■ **Directions**
Could you restate word for word every line from the one containing "histopathology image of" to the end of the records, and nothing else?
====== Supplied material ======
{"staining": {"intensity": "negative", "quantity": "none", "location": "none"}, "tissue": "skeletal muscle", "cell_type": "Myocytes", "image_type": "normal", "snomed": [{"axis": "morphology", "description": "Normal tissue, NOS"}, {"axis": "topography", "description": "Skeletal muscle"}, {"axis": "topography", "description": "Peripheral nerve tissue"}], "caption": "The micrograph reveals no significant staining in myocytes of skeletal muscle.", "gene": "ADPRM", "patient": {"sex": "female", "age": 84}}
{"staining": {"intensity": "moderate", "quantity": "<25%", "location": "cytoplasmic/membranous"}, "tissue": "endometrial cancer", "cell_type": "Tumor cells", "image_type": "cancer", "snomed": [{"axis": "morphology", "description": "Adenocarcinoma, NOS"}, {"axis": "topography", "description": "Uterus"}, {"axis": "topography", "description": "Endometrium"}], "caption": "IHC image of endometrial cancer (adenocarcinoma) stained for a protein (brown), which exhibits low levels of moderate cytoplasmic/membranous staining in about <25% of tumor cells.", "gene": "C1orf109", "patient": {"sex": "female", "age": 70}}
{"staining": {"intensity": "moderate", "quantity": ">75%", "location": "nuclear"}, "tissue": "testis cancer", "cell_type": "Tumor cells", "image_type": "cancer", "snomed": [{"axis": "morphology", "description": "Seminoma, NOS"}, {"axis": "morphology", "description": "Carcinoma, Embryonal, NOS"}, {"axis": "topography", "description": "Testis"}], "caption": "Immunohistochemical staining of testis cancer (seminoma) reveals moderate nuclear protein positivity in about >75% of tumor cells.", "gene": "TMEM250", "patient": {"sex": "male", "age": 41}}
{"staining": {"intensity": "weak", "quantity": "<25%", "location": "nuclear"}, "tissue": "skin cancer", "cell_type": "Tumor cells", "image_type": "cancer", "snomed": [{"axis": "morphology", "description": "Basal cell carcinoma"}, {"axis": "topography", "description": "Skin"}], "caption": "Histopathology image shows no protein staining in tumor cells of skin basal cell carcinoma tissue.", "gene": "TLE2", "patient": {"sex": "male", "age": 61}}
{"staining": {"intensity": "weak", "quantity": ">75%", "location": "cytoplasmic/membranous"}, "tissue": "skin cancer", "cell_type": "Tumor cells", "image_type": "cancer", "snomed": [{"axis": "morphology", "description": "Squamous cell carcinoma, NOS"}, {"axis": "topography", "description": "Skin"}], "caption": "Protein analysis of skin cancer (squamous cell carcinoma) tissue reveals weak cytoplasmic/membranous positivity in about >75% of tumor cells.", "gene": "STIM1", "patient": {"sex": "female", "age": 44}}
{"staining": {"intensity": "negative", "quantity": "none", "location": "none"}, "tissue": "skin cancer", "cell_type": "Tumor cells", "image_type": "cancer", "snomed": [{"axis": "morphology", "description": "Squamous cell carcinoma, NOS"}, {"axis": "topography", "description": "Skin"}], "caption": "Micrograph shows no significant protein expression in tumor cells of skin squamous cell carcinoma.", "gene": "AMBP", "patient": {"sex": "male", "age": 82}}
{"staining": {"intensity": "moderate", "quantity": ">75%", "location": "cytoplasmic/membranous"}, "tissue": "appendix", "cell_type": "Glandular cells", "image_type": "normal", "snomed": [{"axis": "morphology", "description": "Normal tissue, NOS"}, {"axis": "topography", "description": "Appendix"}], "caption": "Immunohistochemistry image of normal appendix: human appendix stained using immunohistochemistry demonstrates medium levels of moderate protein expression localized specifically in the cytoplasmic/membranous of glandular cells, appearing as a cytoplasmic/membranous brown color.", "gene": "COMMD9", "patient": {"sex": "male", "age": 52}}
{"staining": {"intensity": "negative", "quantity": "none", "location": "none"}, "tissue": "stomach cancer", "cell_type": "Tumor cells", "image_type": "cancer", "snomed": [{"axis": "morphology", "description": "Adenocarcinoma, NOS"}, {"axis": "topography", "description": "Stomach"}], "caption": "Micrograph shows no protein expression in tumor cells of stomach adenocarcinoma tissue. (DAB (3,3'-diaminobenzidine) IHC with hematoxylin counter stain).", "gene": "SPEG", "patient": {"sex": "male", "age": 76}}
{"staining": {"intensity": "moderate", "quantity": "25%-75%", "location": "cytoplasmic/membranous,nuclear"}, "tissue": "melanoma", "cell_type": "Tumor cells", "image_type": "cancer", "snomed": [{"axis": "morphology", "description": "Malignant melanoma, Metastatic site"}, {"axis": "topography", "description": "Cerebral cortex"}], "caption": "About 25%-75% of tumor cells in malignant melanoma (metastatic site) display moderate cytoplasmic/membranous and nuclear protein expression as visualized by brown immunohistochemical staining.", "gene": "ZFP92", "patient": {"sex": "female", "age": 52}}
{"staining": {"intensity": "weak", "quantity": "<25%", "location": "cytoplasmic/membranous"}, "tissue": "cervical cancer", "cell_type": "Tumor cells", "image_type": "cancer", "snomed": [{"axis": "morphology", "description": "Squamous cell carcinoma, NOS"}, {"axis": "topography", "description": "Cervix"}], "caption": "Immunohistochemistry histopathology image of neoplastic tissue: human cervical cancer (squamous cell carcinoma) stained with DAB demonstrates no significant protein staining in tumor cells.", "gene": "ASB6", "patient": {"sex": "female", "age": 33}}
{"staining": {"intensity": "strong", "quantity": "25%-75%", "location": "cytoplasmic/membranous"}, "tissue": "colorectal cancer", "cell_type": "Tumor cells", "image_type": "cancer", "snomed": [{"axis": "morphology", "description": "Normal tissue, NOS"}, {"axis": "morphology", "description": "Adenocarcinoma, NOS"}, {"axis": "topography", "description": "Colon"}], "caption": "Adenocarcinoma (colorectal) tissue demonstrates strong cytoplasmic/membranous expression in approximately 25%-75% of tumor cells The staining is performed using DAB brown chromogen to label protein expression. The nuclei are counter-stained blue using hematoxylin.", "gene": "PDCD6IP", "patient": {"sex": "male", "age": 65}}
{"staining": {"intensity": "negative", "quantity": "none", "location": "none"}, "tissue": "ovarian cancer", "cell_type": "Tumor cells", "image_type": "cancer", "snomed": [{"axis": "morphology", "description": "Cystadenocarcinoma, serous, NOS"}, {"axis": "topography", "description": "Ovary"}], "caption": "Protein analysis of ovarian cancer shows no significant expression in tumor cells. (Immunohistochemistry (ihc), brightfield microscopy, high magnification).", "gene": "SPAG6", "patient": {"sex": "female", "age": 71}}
======
■ **Reply**
{"staining": {"intensity": "weak", "quantity": "<25%", "location": "cytoplasmic/membranous"}, "tissue": "cervical cancer", "cell_type": "Tumor cells", "image_type": "cancer", "snomed": [{"axis": "morphology", "description": "Squamous cell carcinoma, NOS"}, {"axis": "topography", "description": "Cervix"}], "caption": "Immunohistochemistry histopathology image of neoplastic tissue: human cervical cancer (squamous cell carcinoma) stained with DAB demonstrates no significant protein staining in tumor cells.", "gene": "ASB6", "patient": {"sex": "female", "age": 33}}
{"staining": {"intensity": "strong", "quantity": "25%-75%", "location": "cytoplasmic/membranous"}, "tissue": "colorectal cancer", "cell_type": "Tumor cells", "image_type": "cancer", "snomed": [{"axis": "morphology", "description": "Normal tissue, NOS"}, {"axis": "morphology", "description": "Adenocarcinoma, NOS"}, {"axis": "topography", "description": "Colon"}], "caption": "Adenocarcinoma (colorectal) tissue demonstrates strong cytoplasmic/membranous expression in approximately 25%-75% of tumor cells The staining is performed using DAB brown chromogen to label protein expression. The nuclei are counter-stained blue using hematoxylin.", "gene": "PDCD6IP", "patient": {"sex": "male", "age": 65}}
{"staining": {"intensity": "negative", "quantity": "none", "location": "none"}, "tissue": "ovarian cancer", "cell_type": "Tumor cells", "image_type": "cancer", "snomed": [{"axis": "morphology", "description": "Cystadenocarcinoma, serous, NOS"}, {"axis": "topography", "description": "Ovary"}], "caption": "Protein analysis of ovarian cancer shows no significant expression in tumor cells. (Immunohistochemistry (ihc), brightfield microscopy, high magnification).", "gene": "SPAG6", "patient": {"sex": "female", "age": 71}}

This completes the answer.